4. The Island of Doctor Moreau
Taken from the HG Wells science fiction classic novel, the island is home to the evil scientist Dr Moreau. He spends his time creating animal-human hybrids, who terrorize the book’s protagonist. In the movie a shipwrecked survivor discovers a remote island with a mad scientist, and deals with the creatures he encounters while stuck in this very strange place.
3. Treasure Island
Treasure Island is a tale of “pirates and buried gold” by Robert Louis Stephenson. In addition to the numerous film and television adaptations of the novel, the characters, setting and events of this novel have greatly influenced the modern imagery of pirates, including treasure maps with an “X”, schooners, the Black Spot, tropical islands and one-legged seamen with parrots on their shoulders.
2. Lincoln Island
The Mysterious Island, a novel by Jules Verne published in 1874, is a sequel to Twenty Thousand Leagues Under the Sea and In Search of the Castaways. The book tells the adventures of five Americans on an uncharted island in the South Pacific, known as Lincol Island.

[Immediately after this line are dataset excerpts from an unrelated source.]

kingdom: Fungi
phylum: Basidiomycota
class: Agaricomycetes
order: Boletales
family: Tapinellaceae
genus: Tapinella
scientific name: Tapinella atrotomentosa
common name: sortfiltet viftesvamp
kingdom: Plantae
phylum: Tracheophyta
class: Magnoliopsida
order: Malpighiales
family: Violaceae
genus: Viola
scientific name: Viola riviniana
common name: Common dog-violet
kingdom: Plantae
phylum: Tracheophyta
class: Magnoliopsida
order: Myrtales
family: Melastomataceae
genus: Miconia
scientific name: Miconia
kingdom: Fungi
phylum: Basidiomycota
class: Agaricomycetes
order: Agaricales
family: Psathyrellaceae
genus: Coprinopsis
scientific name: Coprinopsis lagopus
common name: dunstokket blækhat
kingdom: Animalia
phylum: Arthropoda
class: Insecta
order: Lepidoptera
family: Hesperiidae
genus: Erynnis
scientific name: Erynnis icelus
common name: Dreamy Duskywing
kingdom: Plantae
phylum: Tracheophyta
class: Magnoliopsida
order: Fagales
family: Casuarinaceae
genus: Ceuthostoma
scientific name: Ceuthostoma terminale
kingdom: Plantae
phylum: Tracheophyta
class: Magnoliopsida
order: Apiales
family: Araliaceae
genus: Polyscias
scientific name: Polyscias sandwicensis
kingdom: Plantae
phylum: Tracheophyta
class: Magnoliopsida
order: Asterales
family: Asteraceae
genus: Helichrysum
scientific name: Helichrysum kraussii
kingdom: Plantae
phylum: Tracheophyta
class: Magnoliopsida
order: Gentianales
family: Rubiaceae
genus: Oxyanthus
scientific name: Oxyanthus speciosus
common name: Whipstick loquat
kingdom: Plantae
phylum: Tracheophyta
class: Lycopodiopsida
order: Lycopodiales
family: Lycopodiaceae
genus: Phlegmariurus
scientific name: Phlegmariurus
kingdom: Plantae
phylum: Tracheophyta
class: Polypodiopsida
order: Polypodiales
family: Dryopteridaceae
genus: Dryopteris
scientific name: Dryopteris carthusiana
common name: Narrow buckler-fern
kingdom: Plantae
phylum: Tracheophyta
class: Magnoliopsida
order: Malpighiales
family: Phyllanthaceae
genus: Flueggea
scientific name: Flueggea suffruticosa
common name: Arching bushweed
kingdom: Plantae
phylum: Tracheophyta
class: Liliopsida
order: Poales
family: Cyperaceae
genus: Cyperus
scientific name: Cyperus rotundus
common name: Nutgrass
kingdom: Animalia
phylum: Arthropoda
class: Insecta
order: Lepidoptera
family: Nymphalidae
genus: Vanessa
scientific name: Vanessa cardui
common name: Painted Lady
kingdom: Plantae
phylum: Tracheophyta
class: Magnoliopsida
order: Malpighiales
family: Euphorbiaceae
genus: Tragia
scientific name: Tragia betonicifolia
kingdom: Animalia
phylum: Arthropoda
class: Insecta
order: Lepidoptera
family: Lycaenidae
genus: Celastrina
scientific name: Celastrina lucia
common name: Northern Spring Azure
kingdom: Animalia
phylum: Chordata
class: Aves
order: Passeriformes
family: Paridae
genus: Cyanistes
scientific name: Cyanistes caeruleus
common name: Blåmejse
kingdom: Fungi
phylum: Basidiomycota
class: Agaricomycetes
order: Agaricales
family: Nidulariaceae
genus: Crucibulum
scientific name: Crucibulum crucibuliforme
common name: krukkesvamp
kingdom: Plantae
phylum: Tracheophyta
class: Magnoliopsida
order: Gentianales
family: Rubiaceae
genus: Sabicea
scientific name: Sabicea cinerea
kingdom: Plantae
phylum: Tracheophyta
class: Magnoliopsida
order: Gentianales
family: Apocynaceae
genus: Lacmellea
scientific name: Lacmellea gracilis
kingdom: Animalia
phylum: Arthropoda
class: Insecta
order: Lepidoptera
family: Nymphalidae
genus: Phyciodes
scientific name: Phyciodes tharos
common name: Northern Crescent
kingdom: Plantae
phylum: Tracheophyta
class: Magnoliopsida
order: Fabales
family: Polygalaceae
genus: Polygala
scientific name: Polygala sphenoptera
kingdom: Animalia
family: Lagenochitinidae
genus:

Interestingly, an early draft of the novel, initially rejected by Verne’s publisher, was titled “Uncle Robinson,” seen as indicating the influence on the novels Robinson Crusoe and The Swiss Family Robinson.
The most famous of islands first appeared in the story Timaeus (360 BC) by Plato, and has since been in and the subject of countless songs, movies and television shows. This is by far the most fabled and mysterious of famous islands, and will likely live on for eternity in its mythical romance.